What Is the PDF of X^2 for a Uniformly Distributed Variable X?

[Tamis]

Oke this is a simple question but it has me a bit stumped.

Given a random variable X with a uniform probability distribution between [0,2].

What is the probability distribution function (pdf) of X^2 ?

 

[Stephen Tashi]

Caclulate the cumulative distribution of X^2 by integration. Then find it's pdf by differentiating its cumulative.

 

[Mandelbroth]

Oke this is a simple question but it has me a bit stumped.

Given a random variable X with a uniform probability distribution between [0,2].

What is the probability distribution function (pdf) of X^2 ?

Well, let's think through it logically.

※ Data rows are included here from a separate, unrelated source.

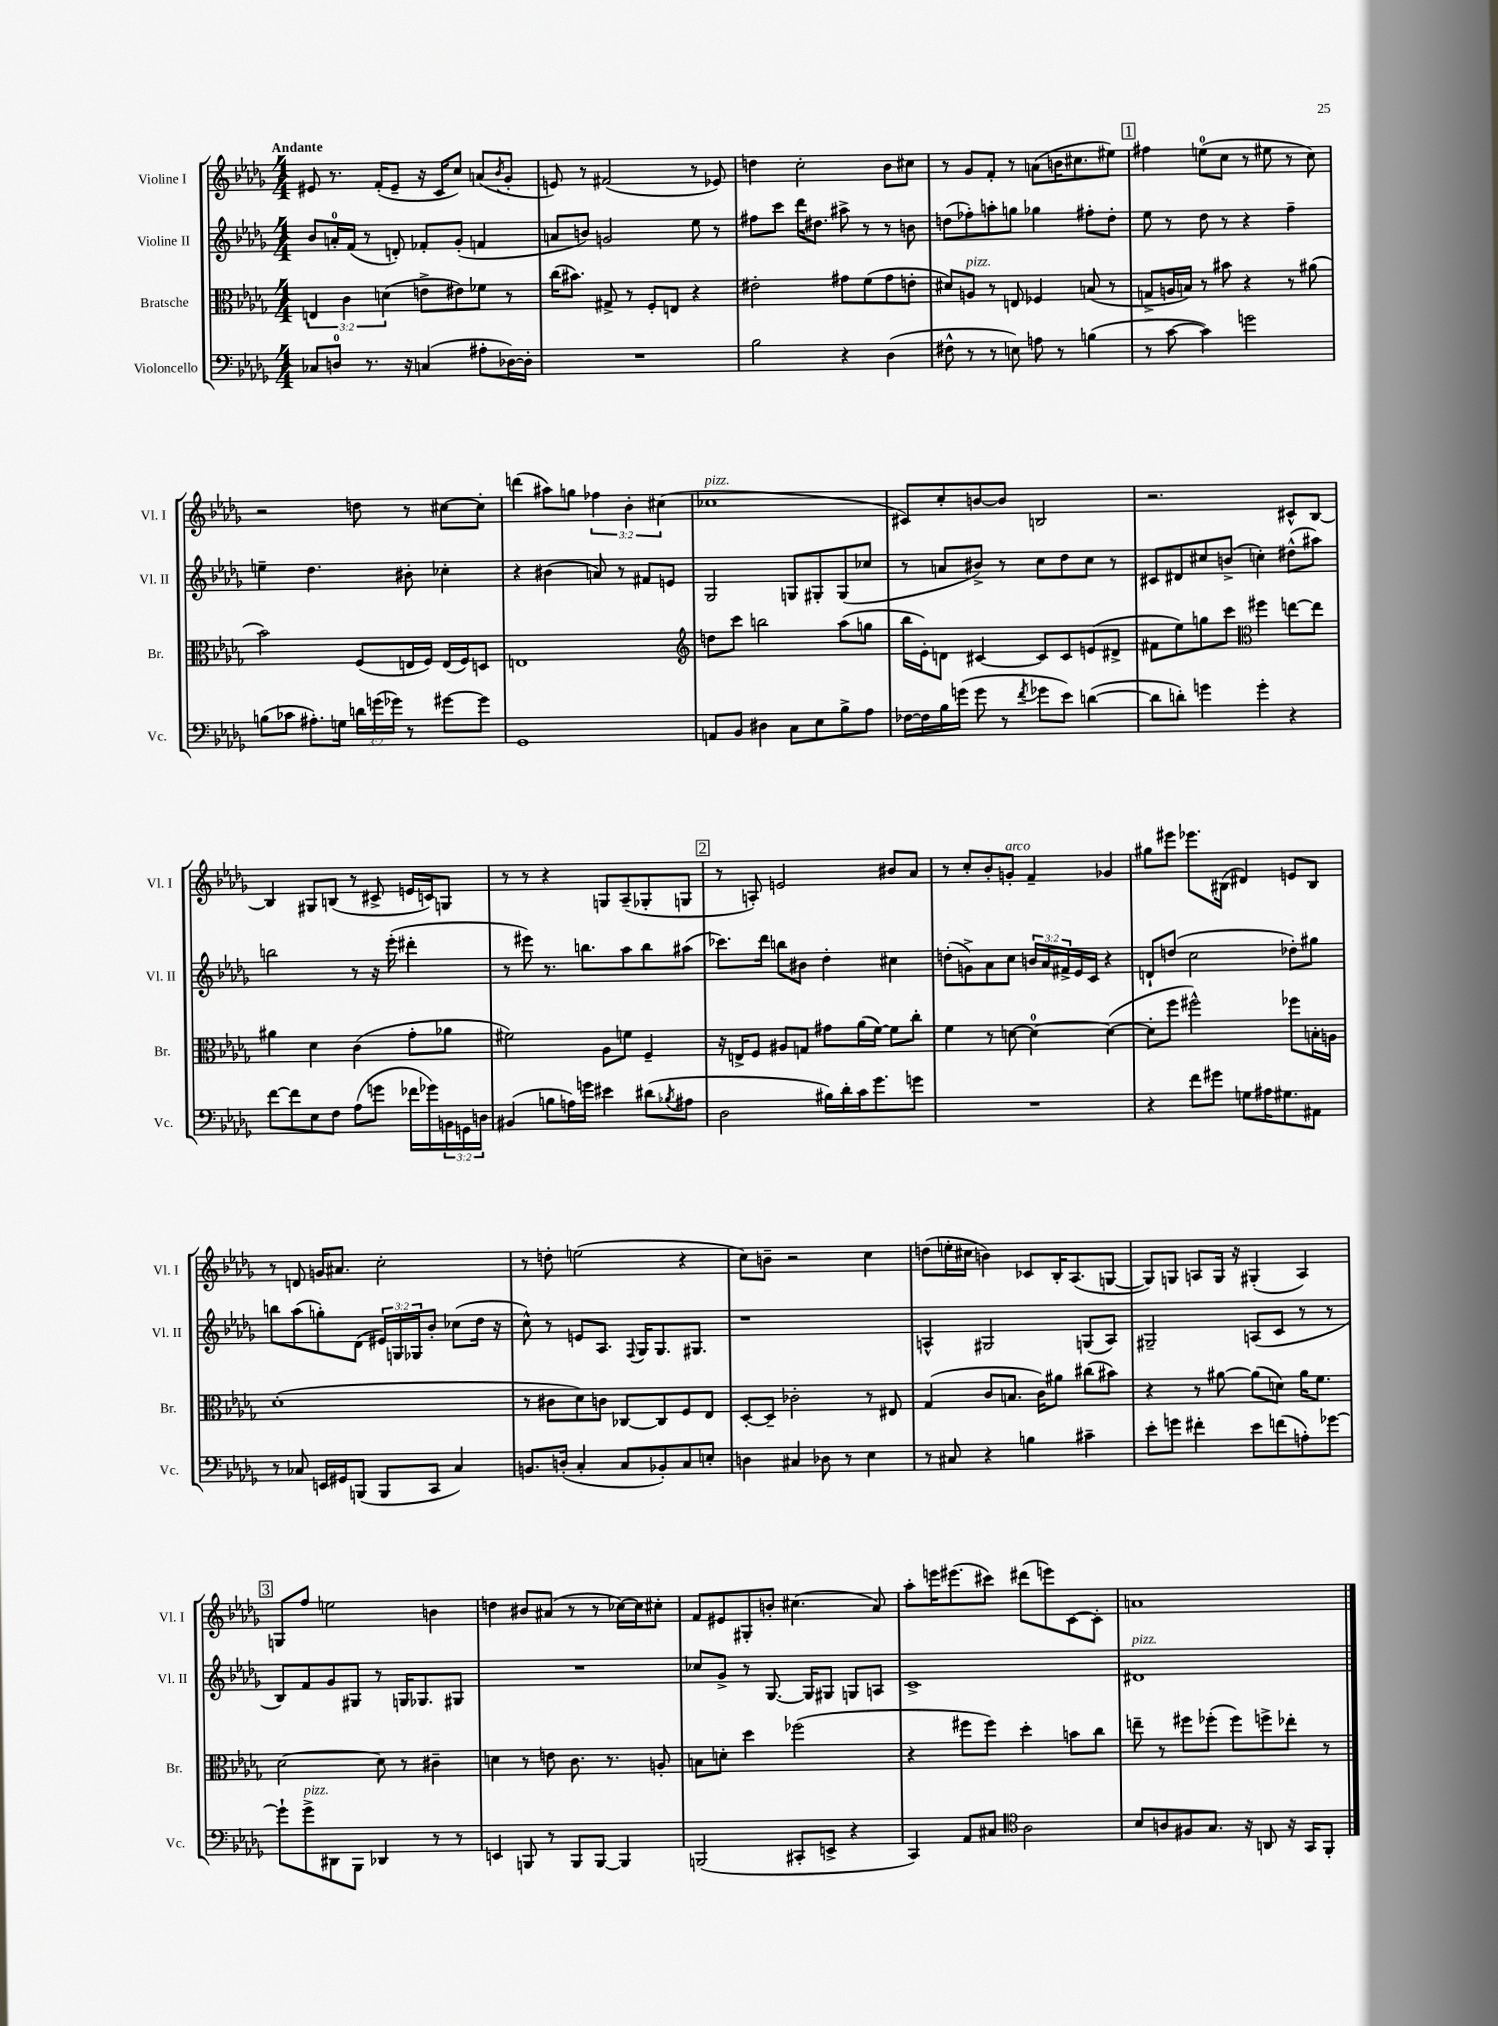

**kern	**kern	**kern	**kern
*staff4	*staff3	*staff2	*staff1
*clefF4	*clefC3	*clefG2	*clefG2
*k[b-e-a-d-g-]	*k[b-e-a-d-g-]	*k[b-e-a-d-g-]	*k[b-e-a-d-g-]
*M4/4	*M4/4	*M4/4	*M4/4
8C-/L	6E/	8b-/L	8e#/
8D/J	.	16a'/L	8.r
.	6c\	.	.
.	.	(16f/JJ	.
8.r	.	8r	.
.	.	.	(16f'/LK
.	(6d\	.	.
.	.	8d'/)	8e#~/J
16r	.	.	.
(4C/	8e^\L	8f-'/L	16r
.	.	.	16c/LK
.	8e#\)	(8g-'/J	8cc/J)
8A#'\L	8f-\J	4f/	(8a/L
.	.	.	8qb-/
[16D-\L)	8r	.	8g-'/J
16D-'\]JJ	.	.	.
=	=	=	=
1r	(16cc\LK	8a/L	8e/)
.	8.b#\J)	.	.
.	.	8b/J)	8r
.	8G#^/	2g/	(2f#/
.	8r	.	.
.	8F'/L	.	.
.	8E/J	.	.
.	4r	8ee-\	8r
.	.	8r	8e-/)
=	=	=	=
2B-\	2e#'\	8ff#\L	4dd\
.	.	8ccc\J	.
.	.	16ddd-\LK	2cc'\
.	.	8.dd#\J	.
4r	8g#\L	8aa#^\	.
.	(8f\	8r	.
(4D-\	8g#\	8r	8b-\L
.	8e'\J	8b\	8cc#\J
=	=	=	=
8F#^^\	8d#/L)	(8dd\L	8r
8r	8A/J	8ff-'\)	8g-/L
8r	8r	8aa'\	8f'/J
8E\)	8E/	8gg\J	8r
8A\	4F-/	4gg-\	(8a\L
8r	.	.	16b\K
.	.	.	8.cc#\
(4B\	(8B/	8ff#'\L	.
.	8r	8dd'\J	8ee#\J)
=	=	=	=
8r	8G^/L	8ee-\	4ff#\
[8c\	16A/L	8r	.
.	16B/JJ)	.	.
4c\])	8r	8dd-\	(8ee\L
.	8b#\	8r	8cc\J
2g\	4r	4r	8r
.	.	.	8ee#\
.	8r	4ff~\	8r
.	(8a#\	.	8cc\)
=	=	=	=
(8B\L	2b-\)	4ee~\	2r
8c-\J	.	.	.
8.A#'\L)	.	4.dd-\	.
16G\Jk	.	.	.
24d\LL	(8F/L	.	8dd\
(24g\	.	.	.
24g-\JJ)	.	.	.
8r	16E/L	8b#'\	8r
.	16F/JJ)	.	.
[8g#\L	(16E/LL	4cc-'\	[8cc#\L
.	16F/J)	.	.
8g#\]J	8D/J	.	8cc#'\]J
=	=	=	=
1GG-	1E	4r	(4ddd\
.	.	(4b#\	8aa#\L)
.	.	.	8gg\J
.	.	8a/)	6ff-\
.	.	8r	.
.	.	.	6b-'\
.	.	8f#/L	.
.	.	.	(6cc#\
.	.	8e/J	.
=	=	=	=
*	*clefG2	*	*
8AA/L	8dd\L	2G-/	1cc-
8BB-/J	8ccc\J	.	.
4D#\	2bb\	.	.
8C\L	.	8G/L	.
8E-\	.	8G#'/	.
8B-^\	(8aa-\L	(8G#/	.
8A-\J	8gg\J	8cc-/J	.
=	=	=	=
[16F-\LL	16bb-\LL	8r	8c#/L)
16F-\]	16e-'\J)	.	.
16B-\	8d\J	8a/L	8cc'/
(16g\JJ	.	.	.
8g\	[4c#/	8b#^/J)	[8b/
8r	.	8r	8b/]J
8qf/	.	.	.
8g-\L	8c#/]L	8cc\L	2B/
8e-\J)	8c#/	8dd-\	.
([4d\	(8e/	8cc\J	.
.	8d#^/J	8r	.
=	=	=	=
8d\]L	8f#\L	8c#/L	2.r
8d'\J)	8ee-\)	8d#/	.
4g\	8gg\	8cc#/	.
.	8ccc\J	(8b^/J	.
*	*clefC3	*	*
4g'\	4ff#\	4cc'\)	.
4r	[8ee\L	(8dd#^^\L	8c#^^/L
.	8ee\]J	8aa#\J)	[8B-/J
=	=	=	=
[8f\L	4a#\	2bb\	4B-/]
8f\]	.	.	.
8E-\	4d-\	.	8G#/L
8F\J	.	.	(8B/J
(8A-\L	(4c\	8r	8r
8g\J	.	16r	8c#^/
.	.	(16eee-'\	.
16f-\LL	8g-'\L	4ddd#'\	16e/LL
16g-\)	.	.	16c/J)
24BB\	8a-\J	.	8G/J
24GG\	.	.	.
24D\JJ	.	.	.
=	=	=	=
(4BB#/	2f#\)	8r	8r
.	.	8eee#\)	8r
8B\L	.	8.r	4r
16A\L)	.	.	.
16g\JJ	.	8.bb\L	.
4e#\	8A-\L	.	8G/L
.	8f\J	8aa-\	(8A-~/
(8d#\L	4F~/	8bb\	8G-'/
8qB-/	.	.	.
8A#\J	.	(8aa#\J	8G/J
=	=	=	=
2D-\	16r	8.ccc-\L)	8r
.	16E^/LK	.	.
.	8F/J	.	8A'/)
.	.	16ddd-\Jk	.
.	8A#/L	8bb\L	2e/
.	8G/J	8b#\J	.
16B#\LL)	8g#\L	4dd-'\	.
16d-'\	.	.	.
16c\J	(16a-\L	.	.
8.g-\	[16f\JJ)	.	.
.	8f\]L	4cc#\	8b#/L
8g\J	8cc'\J	.	8a-/J
=	=	=	=
1r	4f\	(8dd'\L	8r
.	.	8g^\)	8cc'/L
.	8r	8a-\	8b-'/
.	[8d\	8cc\J	8g'/J
.	4d\_	24b/LL	4f~/
.	.	24a-/	.
.	.	24f#^/	.
.	.	16e-/	.
.	.	16c/JJ	.
.	(4d\_	4r	4g-/
=	=	=	=
4r	8d'\]L	8d`/L	8gg#\L
.	8ff\J	(8dd/J	8eee#\J
8f\L	2ff#^^\)	2cc\	8.eee-\L
8g#\J	.	.	.
.	.	.	(16B#\Jk
8G\L	.	.	4d#/)
16A#\K	.	.	.
8.G#\	.	.	.
.	8ff-\L	8dd-'\L)	8e/L
8AA#\J	16B'\L	8gg#\J	8B#/J
.	16A\JJ	.	.
=	=	=	=
8r	(1d-'	8bb\L	8r
8C-/	.	(8aa-\	8d/
16EE/LL	.	8gg'\)	16g/LK
16GG#/J	.	.	8.a#/J
(8BBB/J	.	(8d-\J	.
8BBB/L	.	24e#/LL)	2cc'\
.	.	24G/	.
.	.	24G-/J	.
8CC/J	.	8b-'/J	.
4C-/)	.	(8cc-\L	.
.	.	16dd-\Jk	.
.	.	16r	.
=	=	=	=
8.BB/L	8r	8cc^^\)	8r
.	8c#\L	8r	8dd'\
(16D'/Jk	.	.	.
4C'/	8d-\)	8e/L	(2ee\
.	8c\J	8.A-/J	.
8C/L	[8C-/L	.	.
.	.	8qqF/	.
.	.	16G-/LK	.
8BB-'/)	8C-/]	8.G-/	.
8C/	8F/	.	4r
.	.	8.G#/J	.
8E'/J	8E-/J	.	.
=	=	=	=
4D\	[8D-'/L	1r	8cc\L)
.	8D-~/]J	.	8b~\J
4C#/	2c-'\	.	2r
8D-\	.	.	.
8r	.	.	.
4E-\	8r	.	4cc\
.	8E#/	.	.
=	=	=	=
8r	(4G-/	4A^^/	(8dd\L
8C#/	.	.	16ee'\L
.	.	.	16cc#\JJ
4r	8c/L	2G#/	4b\)
.	8.B/J	.	.
4B\	.	.	8c-/L
.	16c\LK)	.	.
.	8a#\J	.	16B-'/K
.	.	.	(8.A-/
4c#~\	(8cc#\L	(8G/L	.
.	8b#\J)	8A/J)	[8G/J
=	=	=	=
8e-'\L	4r	2G#~/	8G/]L)
8g\J	.	.	8G/J
4f#'\	8r	.	8A/L
.	[8a#\	.	16G/Jk
.	.	.	16r
8e-\L	(8a#\]L	(8A/L	(4G#'/
(8f\	8d\J)	8c/J	.
8A'\)	16a#\LK	8r	4A/)
.	8.f\J	.	.
[8g-\J	.	8r	.
=	=	=	=
8g-`\]L	[2d-\	8B-/L)	8G/L
8g-^\	.	8f/	8ff/J
8DD#\	.	8g-/	2ee\
8BBB-\J	.	8G#/J	.
4DD-/	8d-\]	8r	.
.	8r	16G/LK	.
.	.	8.G-/	.
8r	4c#~\	.	4b\
8r	.	8G#/J	.
=	=	=	=
4EE/	4d\	1r	4dd\
8BBB/	8r	.	8b#/L
8r	8e\	.	(8a#/J
8BBB/L	8.c\	.	8r
[8BBB/J	.	.	8r
.	8.r	.	.
4BBB/]	.	.	[16cc-\LL)
.	.	.	16cc-\]J
.	8A'/	.	8cc#'\J
=	=	=	=
(2BBB/	8B\L	8cc-/L	8f/L
.	8d'\J	8g-^/J	8e#/
.	4dd-\	8r	8G#'/
.	.	[8.G-/	8b'/J
8CC#'/L	(2ff-\	.	(4.cc#\
.	.	16G-/]LK	.
8EE^/J	.	8G#/J	.
4r	.	8G/L	.
.	.	8A/J	8a-/)
=	=	=	=
4CC/)	4r	1c^	8aa-'\L
.	.	.	16eee\K
.	.	.	(8.eee#\
8AA-/L	8ff#\L	.	.
8C#/J	8ff#\J)	.	8ccc#\J)
*clefC4	*	*	*
2A-\	4dd-'\	.	(8ddd#\L
.	.	.	8eee\)
.	8b\L	.	[8c\
.	8cc\J	.	8c'\]J
=	=	=	=
8B-/L	8ee~\	1d#	1a
8A/	8r	.	.
8F#/	8ff#\L	.	.
8.G-/J	(8ff-'\J	.	.
.	8ff-\L)	.	.
16r	.	.	.
8AA/	8ff^\	.	.
16r	8ee-'\J	.	.
16GG-/LK	.	.	.
8FF'/J	8r	.	.
==	==	==	==
*-	*-	*-	*-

According to what you have said, the probability distribution function for $X$ is $P(X=k)=\left\{\begin{matrix} 1/2 & k\in [0,2] \\ 0 & k\not\in [0,2] \end{matrix}\right.$

If $X$ is between 0 and 2, then $X^2$ is between 0 and 4. Since we square the stochastic variable, we square its pdf to attain the probability distribution.

Thus, our new pdf is given by $P(X^2=k)=\left\{\begin{matrix} 1/4 & k\in [0,4] \\ 0 & k\not\in [0,4] \end{matrix}\right.$.

 

[Stephen Tashi]

we square its pdf to attain the probability distribution.

That isn't correct. Do the integration instead.

P(X^2 \le x) = P( 0 \le X \le \sqrt{x}) since, in this particular problem, X has zero probability of being in [-\sqrt{x},0].
For 0 \le x \le 4 , the cumulative is given by:
P(X^2 \le x) = \int_0^{\sqrt{x}} \frac{1}{2} dx

 

[Tamis]

Thnx Stephen! that was exactly what i was looking for!

 

[Mandelbroth]

That isn't correct. Do the integration instead.

P(X^2 \le x) = P( 0 \le X \le \sqrt{x}) since, in this particular problem, X has zero probability of being in [-\sqrt{x},0].
For 0 \le x \le 4 , the cumulative is given by:
P(X^2 \le x) = \int_0^{\sqrt{x}} \frac{1}{2} dx

That makes sense...but why doesn't my answer work? I'm off by a factor of $\frac{1}{\sqrt{x}}$.

Edit: Derp. The square root of a positive real number greater than 1 is a smaller positive real number. Thus, there is a skew. Sorry. Ignore me while I sit in the corner of shame.

 

[Stephen Tashi]

This problem is an example of the fact that the pdf f(x) of a continuous random variable X doesn't really have the interpretation "f(x) is the probability that X = x".

If it did have that interpretation then we could claim "the probability that X^2 = x) = the probability that X = sqrt(x) or x = - sqrt(x)), which in this problem is the probability that X = sqrt(x), which is the constant 1/2 for x in [0,4]".

Even though thinking about a pdf in such a manner gives the wrong answer in this problem, there are many other situations in probability theory where thinking about the pdf in that wrong way does suggest the correct formula.

 

[NegativeDept]

Another way to solve this type of problem is the change-of-variables rule for PDFs.

The method Stephen Tashi described is also useful. IMO it is a very good idea to do some simple practice problems (like this one) with both methods.